---- Extracted information

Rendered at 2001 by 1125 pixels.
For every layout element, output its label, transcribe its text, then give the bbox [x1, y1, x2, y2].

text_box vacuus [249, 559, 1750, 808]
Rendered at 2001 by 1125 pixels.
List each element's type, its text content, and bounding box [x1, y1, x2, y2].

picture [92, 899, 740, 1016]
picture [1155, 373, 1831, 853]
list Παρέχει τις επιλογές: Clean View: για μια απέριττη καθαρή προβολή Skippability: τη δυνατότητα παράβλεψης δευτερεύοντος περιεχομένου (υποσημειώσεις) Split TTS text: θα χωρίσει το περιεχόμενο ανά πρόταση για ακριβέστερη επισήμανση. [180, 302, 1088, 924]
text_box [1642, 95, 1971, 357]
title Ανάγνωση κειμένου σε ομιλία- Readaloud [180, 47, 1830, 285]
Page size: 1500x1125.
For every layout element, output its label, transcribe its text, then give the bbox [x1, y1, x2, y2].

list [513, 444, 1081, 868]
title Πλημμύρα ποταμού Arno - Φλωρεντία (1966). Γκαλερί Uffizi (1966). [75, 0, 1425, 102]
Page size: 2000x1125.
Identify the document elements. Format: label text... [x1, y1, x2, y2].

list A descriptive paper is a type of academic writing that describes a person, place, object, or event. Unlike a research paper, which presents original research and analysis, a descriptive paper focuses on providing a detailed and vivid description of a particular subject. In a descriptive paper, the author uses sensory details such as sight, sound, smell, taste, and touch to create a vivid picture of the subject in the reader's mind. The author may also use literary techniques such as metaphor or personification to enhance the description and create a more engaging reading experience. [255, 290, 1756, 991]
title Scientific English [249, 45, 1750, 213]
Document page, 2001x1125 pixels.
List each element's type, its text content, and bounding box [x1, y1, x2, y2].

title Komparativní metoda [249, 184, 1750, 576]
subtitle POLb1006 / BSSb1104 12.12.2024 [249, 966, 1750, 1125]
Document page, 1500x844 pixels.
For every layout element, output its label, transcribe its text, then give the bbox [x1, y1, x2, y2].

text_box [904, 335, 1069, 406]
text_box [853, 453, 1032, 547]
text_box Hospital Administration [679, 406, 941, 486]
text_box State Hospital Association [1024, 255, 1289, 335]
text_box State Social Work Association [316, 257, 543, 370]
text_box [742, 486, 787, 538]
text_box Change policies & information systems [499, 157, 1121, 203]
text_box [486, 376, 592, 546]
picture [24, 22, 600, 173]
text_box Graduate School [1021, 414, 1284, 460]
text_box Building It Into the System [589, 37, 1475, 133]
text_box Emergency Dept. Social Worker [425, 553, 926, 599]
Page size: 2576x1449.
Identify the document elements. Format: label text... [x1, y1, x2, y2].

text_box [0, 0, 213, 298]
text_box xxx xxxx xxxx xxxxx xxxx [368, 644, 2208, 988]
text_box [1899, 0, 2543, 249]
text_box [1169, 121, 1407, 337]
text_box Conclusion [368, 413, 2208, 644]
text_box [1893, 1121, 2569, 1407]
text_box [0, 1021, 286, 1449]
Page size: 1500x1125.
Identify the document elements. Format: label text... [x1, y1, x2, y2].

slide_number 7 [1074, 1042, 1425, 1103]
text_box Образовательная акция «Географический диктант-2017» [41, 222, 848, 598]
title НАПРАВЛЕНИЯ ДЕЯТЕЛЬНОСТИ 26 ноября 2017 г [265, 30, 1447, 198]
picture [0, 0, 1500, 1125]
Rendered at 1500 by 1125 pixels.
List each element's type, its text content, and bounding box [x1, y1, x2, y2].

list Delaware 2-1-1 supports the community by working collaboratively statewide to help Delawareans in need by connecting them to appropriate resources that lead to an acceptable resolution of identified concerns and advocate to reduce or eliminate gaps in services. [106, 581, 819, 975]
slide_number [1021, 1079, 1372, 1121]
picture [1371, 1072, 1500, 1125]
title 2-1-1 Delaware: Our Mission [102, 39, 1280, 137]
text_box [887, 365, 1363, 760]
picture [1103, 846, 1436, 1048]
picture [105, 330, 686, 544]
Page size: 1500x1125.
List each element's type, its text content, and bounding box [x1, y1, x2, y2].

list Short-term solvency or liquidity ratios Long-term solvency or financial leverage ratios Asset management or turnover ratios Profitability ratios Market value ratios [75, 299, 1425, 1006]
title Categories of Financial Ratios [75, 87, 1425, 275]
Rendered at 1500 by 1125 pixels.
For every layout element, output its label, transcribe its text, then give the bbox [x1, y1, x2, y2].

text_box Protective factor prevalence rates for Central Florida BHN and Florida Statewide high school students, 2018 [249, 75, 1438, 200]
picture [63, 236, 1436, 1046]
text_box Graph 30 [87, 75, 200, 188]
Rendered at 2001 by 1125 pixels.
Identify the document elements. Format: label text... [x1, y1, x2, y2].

--------

**Your goal**: Quote, with nothing altered, all lines from the start of the entries to the line that carries "Page size: 2000x1125.", inclusive.

**Response**:
Rendered at 2001 by 1125 pixels.
For every layout element, output its label, transcribe its text, then give the bbox [x1, y1, x2, y2].

text_box vacuus [249, 559, 1750, 808]
Rendered at 2001 by 1125 pixels.
List each element's type, its text content, and bounding box [x1, y1, x2, y2].

picture [92, 899, 740, 1016]
picture [1155, 373, 1831, 853]
list Παρέχει τις επιλογές: Clean View: για μια απέριττη καθαρή προβολή Skippability: τη δυνατότητα παράβλεψης δευτερεύοντος περιεχομένου (υποσημειώσεις) Split TTS text: θα χωρίσει το περιεχόμενο ανά πρόταση για ακριβέστερη επισήμανση. [180, 302, 1088, 924]
text_box [1642, 95, 1971, 357]
title Ανάγνωση κειμένου σε ομιλία- Readaloud [180, 47, 1830, 285]
Page size: 1500x1125.
For every layout element, output its label, transcribe its text, then give the bbox [x1, y1, x2, y2].

list [513, 444, 1081, 868]
title Πλημμύρα ποταμού Arno - Φλωρεντία (1966). Γκαλερί Uffizi (1966). [75, 0, 1425, 102]
Page size: 2000x1125.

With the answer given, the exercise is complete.